#### EXCERPT
▬▬▬

I remember the scenes of the people jumping to certain death to escape the flames. I remember the anguish and pain in the survivors and first responders on the street. I remember the towers falling, sealing the fate of so many.
I remember hearing of a group of terrorists called Al Qaeda taking responsibility. I remember finding out they were Muslim extremists. I also remember the shots of people in the streets of major metropolitan areas in the whole of the Middle East celebrating the blows dealt to us - The Great Satan. I do not remember any sort of condemnation from any Muslim leaders. I do not remember any significant condemnation from the so called "moderate" Muslims. CAIR says they condemn terrorism, but I don't remember any of their spokepeople doing so in a large public forum. They say they did, but I don't remember that.
I remember that these so called terrorists were overwhelmingly Muslim Middle Eastern males within an age range. I do not remember there being any Western European elderly ladies or men, or any of the other profiling victims of the TSA having any sort of involvement with the terror attacks.
I remember finding out about fatwas, and the teachings of Mohamed regarding infidels. I remember the moral equivalence crowd insinuating that Christianity is equally guilty of similar crimes. I do not recall the Pope or any of his Bishops calling for a fatwa against Salmon Rushdie or anyone else. I recall from history books that these Christian crimes did happen, but hundreds of years ago and in a similar struggle against the same religion we are engaged with now. I do not recall local ministers advocating the torture and killing of women to preserve some warped sense of male honor. I do, however, remember seeing mullahs support the mutilations and murders of young women. I also do not remember seeing any major Middle Eastern government condemn this sort of thing.
Don't accuse me of racism. If you do, you haven't read the definition and are a knee jerk idiot. The followers of Mohamed are not a race. Other people of Middle Eastern descent are Jewish. In order to be racist, I'd have to hate them, too. I do not.

▬▬▬

#### RECORDS PROVIDED
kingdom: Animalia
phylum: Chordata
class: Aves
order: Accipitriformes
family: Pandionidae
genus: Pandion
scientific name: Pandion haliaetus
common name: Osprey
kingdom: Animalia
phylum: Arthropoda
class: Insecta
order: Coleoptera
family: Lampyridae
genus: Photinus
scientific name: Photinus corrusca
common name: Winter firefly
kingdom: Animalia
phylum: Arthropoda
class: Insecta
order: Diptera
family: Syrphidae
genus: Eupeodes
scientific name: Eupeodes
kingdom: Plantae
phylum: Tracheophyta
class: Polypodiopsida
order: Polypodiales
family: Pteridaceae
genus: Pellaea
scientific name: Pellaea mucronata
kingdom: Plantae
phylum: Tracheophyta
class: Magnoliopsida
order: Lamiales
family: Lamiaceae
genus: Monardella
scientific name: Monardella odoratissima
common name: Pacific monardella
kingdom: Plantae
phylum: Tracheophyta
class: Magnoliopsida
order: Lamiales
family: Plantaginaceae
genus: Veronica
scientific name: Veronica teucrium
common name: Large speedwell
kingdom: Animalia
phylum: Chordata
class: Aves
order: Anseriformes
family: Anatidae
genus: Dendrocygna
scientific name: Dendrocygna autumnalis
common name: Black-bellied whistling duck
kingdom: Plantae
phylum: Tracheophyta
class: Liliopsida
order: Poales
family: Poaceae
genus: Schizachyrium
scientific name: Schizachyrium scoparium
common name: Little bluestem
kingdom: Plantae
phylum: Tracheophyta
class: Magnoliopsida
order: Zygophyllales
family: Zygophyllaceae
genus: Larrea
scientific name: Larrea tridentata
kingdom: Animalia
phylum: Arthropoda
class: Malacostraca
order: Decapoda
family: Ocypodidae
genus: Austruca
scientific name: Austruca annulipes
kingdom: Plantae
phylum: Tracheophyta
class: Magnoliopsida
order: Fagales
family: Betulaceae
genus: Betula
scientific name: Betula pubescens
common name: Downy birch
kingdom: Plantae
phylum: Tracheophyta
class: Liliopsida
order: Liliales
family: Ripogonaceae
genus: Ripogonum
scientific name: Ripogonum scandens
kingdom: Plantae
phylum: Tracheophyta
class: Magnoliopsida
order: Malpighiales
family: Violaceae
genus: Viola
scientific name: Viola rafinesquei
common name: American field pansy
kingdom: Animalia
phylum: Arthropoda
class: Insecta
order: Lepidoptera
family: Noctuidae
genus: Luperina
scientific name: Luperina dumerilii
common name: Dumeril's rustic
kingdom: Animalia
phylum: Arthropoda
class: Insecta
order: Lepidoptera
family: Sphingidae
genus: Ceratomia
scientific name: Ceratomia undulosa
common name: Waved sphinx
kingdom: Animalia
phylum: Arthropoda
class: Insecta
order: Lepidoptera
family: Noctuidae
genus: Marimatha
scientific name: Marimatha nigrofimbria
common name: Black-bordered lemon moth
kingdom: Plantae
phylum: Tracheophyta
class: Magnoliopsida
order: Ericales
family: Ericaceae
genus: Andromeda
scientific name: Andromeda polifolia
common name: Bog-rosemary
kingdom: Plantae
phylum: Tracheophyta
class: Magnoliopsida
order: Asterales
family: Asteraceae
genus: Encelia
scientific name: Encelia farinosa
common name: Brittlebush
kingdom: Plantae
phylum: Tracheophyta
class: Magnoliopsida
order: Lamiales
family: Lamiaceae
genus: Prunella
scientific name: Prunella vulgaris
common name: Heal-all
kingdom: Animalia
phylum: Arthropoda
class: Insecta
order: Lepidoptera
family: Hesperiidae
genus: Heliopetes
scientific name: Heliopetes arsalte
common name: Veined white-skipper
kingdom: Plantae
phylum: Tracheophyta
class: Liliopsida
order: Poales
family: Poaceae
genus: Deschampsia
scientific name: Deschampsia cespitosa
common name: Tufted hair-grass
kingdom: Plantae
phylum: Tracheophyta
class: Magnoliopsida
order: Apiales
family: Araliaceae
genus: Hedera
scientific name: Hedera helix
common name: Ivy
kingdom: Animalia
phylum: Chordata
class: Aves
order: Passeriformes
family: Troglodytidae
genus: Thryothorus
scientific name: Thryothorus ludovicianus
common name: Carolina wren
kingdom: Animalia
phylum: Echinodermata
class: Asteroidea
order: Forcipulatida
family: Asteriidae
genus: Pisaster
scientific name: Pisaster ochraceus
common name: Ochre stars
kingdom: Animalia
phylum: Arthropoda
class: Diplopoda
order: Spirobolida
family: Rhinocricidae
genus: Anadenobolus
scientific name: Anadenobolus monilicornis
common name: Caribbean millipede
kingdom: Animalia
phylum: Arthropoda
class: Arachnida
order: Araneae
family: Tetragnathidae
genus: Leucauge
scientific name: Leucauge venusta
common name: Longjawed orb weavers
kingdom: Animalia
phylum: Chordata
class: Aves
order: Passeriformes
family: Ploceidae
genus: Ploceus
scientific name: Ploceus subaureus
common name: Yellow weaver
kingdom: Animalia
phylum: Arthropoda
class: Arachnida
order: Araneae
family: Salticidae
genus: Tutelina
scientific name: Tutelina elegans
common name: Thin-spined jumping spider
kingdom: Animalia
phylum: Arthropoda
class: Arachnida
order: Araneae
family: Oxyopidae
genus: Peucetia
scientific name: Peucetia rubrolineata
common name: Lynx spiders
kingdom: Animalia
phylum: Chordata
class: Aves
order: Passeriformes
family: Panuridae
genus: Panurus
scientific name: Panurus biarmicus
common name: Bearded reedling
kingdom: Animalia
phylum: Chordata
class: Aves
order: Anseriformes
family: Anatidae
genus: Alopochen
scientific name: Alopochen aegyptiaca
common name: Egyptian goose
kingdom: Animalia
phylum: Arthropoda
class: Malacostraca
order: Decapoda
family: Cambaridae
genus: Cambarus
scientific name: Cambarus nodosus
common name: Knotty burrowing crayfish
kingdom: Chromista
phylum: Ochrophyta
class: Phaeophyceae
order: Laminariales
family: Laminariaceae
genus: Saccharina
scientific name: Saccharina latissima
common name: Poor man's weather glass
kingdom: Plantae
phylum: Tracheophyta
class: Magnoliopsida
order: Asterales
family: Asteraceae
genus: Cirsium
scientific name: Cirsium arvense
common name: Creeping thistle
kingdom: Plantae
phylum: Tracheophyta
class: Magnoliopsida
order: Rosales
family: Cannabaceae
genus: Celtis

▬▬▬

#### OBJECTIVES
1. According to the essay, which group took responsibility for the attacks?
2. Rewrite the essay from "I remember hearing" to "don't remember that.", swapping "Al Qaeda" for "al-Qaeda".

#### THE SOLUTIONS
1. Al Qaeda

2.
I remember hearing of a group of terrorists called al-Qaeda taking responsibility. I remember finding out they were Muslim extremists. I also remember the shots of people in the streets of major metropolitan areas in the whole of the Middle East celebrating the blows dealt to us - The Great Satan. I do not remember any sort of condemnation from any Muslim leaders. I do not remember any significant condemnation from the so called "moderate" Muslims. CAIR says they condemn terrorism, but I don't remember any of their spokepeople doing so in a large public forum. They say they did, but I don't remember that.